— Start Items —
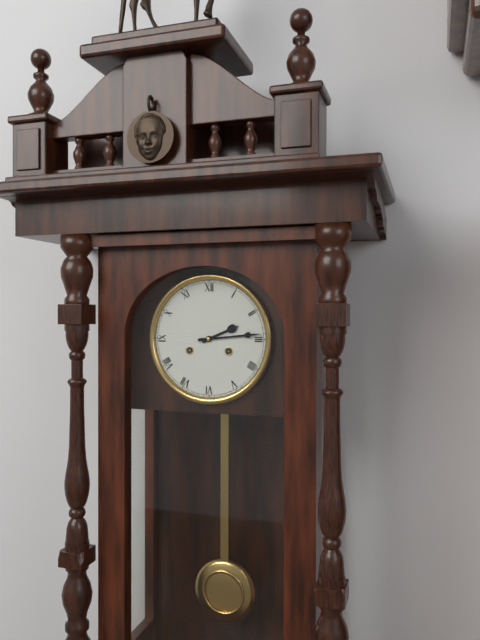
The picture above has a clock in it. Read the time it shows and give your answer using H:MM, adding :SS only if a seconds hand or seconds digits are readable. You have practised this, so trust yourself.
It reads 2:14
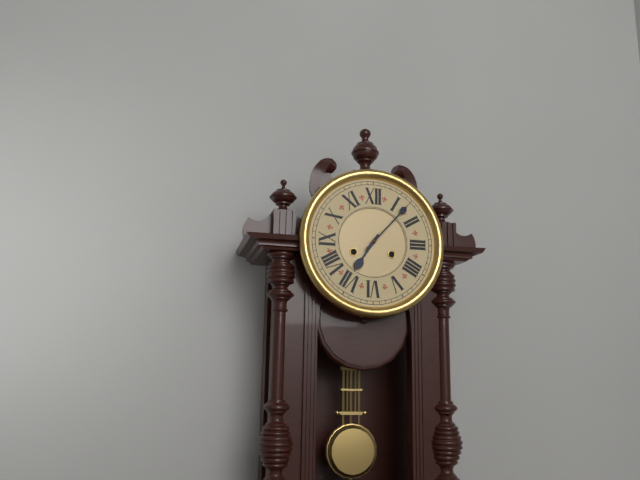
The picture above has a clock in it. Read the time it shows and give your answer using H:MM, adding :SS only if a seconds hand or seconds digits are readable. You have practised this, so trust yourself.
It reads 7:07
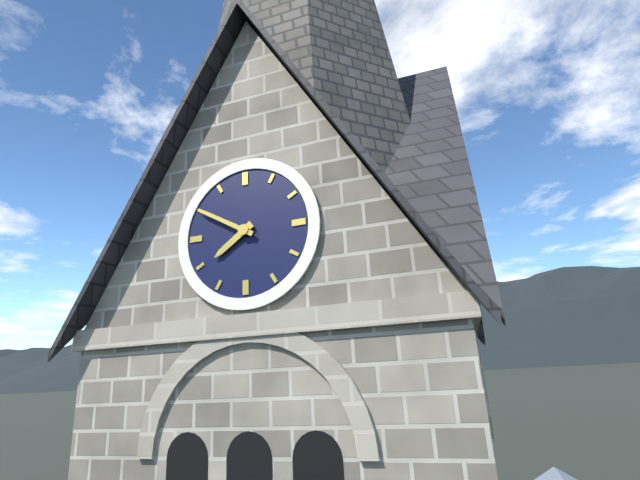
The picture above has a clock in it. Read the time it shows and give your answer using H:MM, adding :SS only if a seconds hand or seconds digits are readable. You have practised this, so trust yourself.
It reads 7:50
— End Items —
— Start Items —
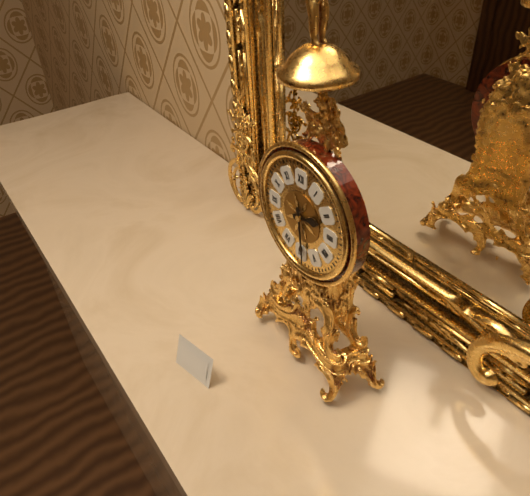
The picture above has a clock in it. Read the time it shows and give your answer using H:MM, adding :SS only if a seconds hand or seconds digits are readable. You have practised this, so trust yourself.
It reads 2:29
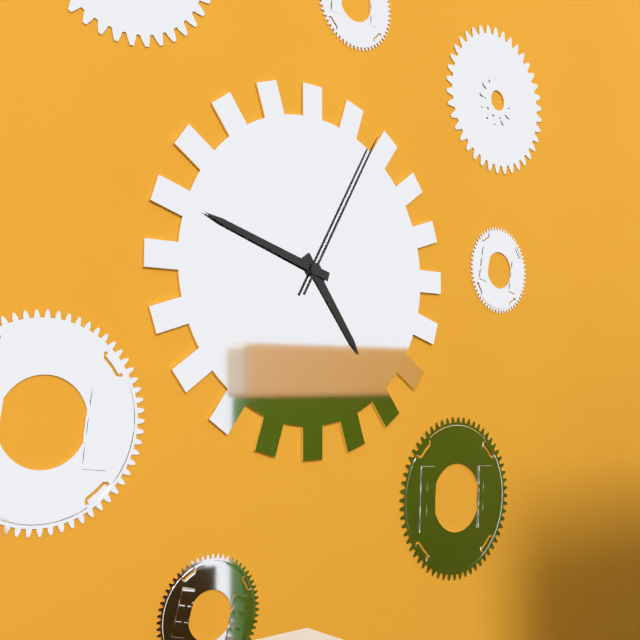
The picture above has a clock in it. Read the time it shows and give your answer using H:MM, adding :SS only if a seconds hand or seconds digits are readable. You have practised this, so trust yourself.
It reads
— End Items —
— Start Items —
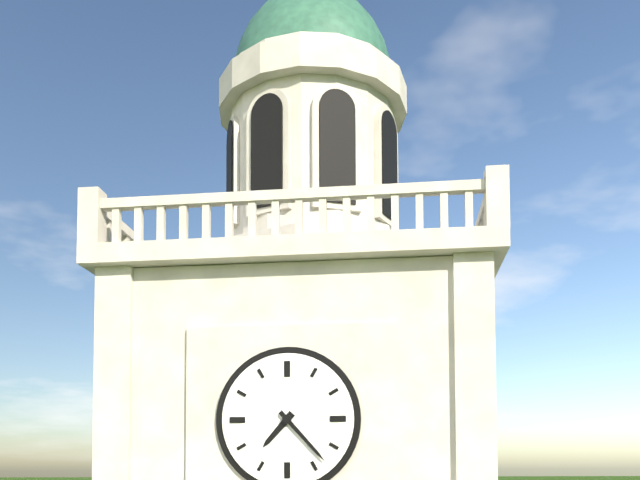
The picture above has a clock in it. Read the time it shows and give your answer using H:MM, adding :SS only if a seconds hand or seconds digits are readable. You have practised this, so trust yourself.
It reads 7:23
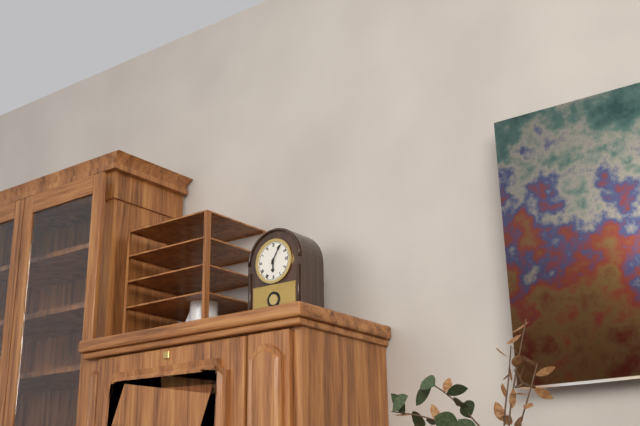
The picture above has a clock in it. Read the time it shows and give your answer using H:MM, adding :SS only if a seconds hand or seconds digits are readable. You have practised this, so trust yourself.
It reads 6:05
— End Items —
Aim of the exercise
How many lines of the listing above contain the string "reads"? Treat uppercase and lowercase as different, and reply with the number alone.

Written response
7